Во-вторых, все равно в отутюженном лапсердаке в могилу не ляжешь. И отправился я к ней в ее глиняную халупу на песках. А за мной – вся капелла, как медведя в загон загоняют. Дошли до колодца, тут они позамешкались. С Элькой встречаться-то боязно, язычок ее всем известен был. Вхожу в дом, а дом – мост без настила. От стенки к стенке веревки протянуты, белье сохнет. Сама у лоханки стоит, полощет, босая и в плюшевом платье. Две косицы – калачиком, настоящая, прости Господи, шикса. Ароматы стоят – аж дых перешибло. Ей, видать, про меня уже рассказали, потому что зыркнула искоса и говорит:
– Какой сюрприз, он уже здесь, во елдак! Бери стул и разваливайся…
Потолковал я с ней, врать не стал. «Скажи и ты, – говорю, – мне всю правду. Правда ли, – говорю, – что ты девушка, целка, а Йехилик – твой братик? Не вводи меня, – говорю, – в позор, потому что я сирота, а сирот обижать – сама знаешь!» – «Я тоже, – отвечает она, – сирота. А кто тебя опозорить хочет, хай позор у того на шнобеле вскочит! Но только нехай те кахальники
[104] и не думают, что я дам себя облапошить. Я, – говорит, – пятьдесят гильденов требую, это, значит, приданого, ну и обеспечение. А не то хай они меня поцелуют в эту самую, как это…» Я говорю ей: «Приданое – дело невесты, а не жениха». А она: «Ну да, ты еще со мной поторгуйся! Да – да, нет – нет, и пошел откудова выбрался». Ну, думаю, слава Богу, с этим тестом им калача не испечь. Но бедных кахалов не бывает. Вышло все по-ейному, и свадьбу на себя взяли. А у нас недавно как раз эпидемия, дизентерия, прошла.
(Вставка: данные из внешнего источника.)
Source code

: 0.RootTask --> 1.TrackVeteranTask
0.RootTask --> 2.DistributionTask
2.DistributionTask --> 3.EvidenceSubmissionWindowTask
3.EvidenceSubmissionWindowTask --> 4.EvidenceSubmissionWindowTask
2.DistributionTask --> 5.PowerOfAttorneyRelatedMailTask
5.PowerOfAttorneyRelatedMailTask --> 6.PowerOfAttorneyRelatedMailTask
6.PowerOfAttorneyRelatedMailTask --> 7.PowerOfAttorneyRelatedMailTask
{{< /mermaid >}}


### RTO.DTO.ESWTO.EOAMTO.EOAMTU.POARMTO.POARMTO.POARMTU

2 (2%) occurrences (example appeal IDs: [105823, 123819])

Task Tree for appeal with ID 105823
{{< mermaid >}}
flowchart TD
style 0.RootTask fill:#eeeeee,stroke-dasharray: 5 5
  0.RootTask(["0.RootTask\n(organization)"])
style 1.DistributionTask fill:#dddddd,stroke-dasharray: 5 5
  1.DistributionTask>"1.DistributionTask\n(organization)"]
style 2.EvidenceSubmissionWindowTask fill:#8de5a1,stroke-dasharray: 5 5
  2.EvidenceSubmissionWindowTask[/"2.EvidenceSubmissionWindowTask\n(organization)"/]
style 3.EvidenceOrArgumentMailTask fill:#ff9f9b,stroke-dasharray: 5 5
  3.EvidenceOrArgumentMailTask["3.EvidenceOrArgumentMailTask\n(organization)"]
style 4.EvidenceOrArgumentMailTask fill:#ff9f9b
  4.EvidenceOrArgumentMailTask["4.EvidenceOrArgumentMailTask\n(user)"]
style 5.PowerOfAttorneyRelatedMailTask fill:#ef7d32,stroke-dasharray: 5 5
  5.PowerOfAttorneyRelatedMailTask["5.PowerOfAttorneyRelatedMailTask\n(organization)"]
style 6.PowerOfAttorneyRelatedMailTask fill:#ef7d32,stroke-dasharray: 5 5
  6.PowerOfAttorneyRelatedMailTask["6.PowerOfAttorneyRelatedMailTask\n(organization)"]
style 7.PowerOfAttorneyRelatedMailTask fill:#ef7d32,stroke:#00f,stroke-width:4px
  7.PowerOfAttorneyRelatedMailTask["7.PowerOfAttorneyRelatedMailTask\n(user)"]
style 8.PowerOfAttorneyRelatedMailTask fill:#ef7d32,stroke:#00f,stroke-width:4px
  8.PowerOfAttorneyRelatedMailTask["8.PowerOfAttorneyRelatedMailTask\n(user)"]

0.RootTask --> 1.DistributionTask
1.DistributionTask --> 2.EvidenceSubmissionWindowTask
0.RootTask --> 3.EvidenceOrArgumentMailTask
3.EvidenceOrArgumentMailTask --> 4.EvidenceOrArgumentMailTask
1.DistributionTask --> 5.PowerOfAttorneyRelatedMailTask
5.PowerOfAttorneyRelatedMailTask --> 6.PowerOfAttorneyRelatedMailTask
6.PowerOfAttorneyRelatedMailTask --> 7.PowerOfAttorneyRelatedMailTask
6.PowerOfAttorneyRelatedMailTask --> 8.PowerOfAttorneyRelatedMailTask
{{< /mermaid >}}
Так что хупу поставили на кладбище
[105], у самого тарэ-штибл
[106]. Перепились. Стали брачный договор составлять, слышу, писарь спрашивает: «Невеста – вдова или разведенная?» А габэтша отвечает ему: «И то и другое». У меня в глазах потемнело. А что теперь было делать? Бежать из-под хупы?
Отплясали, отсвадебничали. Какая-то бабка танцевала передо мной с большим калачом. Бадхэн – этому ж просто положено! – произнес надо мной, над живым пока, «Эль молей». Мальчишки из хэйдэра, как на скорбный день Тиша бе-ав
[107], швырялись репейником. Были подарки: доска для раскатки теста, корыто, несколько веников, поварешки, – полная, как говорится, обстановка! Смотрю, два парня несут колыбельку. «С чего это вдруг колыбелька?» – спрашиваю. «А пусть у тебя, – говорят, – о том голова не сохнет!» И правда, думаю. Я уже понял, конечно, как меня намотали на локоть и во что я, извините, вляпался. Но с другой стороны – а что мне было терять? Погляжу, думал, погожу – что из этого всего выйдет? Не сошел же с ума целый город!
2
Подхожу я ночью к постели жены, а она меня не пускает. «Как, говорю, для того мы и поженились!» – «А я, объявляет, сегодня трефная!» – «Как же так, удивляюсь, вчера еще вели тебя с музыкой к микве…» – «Сегодня, – отвечает она, – не вчера, а вчера – не сегодня. А если тебе не подходит, так слухай: мешок на горбок и – чухай!» Но я все же решил подождать. Месяца три с половиной прошло – моя женка рожает. Весь Фрамполь смеется в кулак, а мне что же делать? Ведь не бросишь ее тут в корчах и муках – на стенку ведь лезет! «Гимпл, – кричит, – мне конец! Прости меня, Гимпл!» Дом полон баб. Воду носят в горшках, омывать ее собираются. Крики, вопли до неба. В общем, я в синагогу – Тхилэм
[108] читать. А нашим шутам только этого нужно. Молюсь в углу, а они так серьезно стоят, головами качают. Молись, говорят, молись, пока язык не устанет: от молитвы, смеются, жена вдругорядь не забрюхатится. А какой-то молокосос подносит охапку сена. Прямо ко рту: жуй, мол, осел! И – х’лебн – он прав был!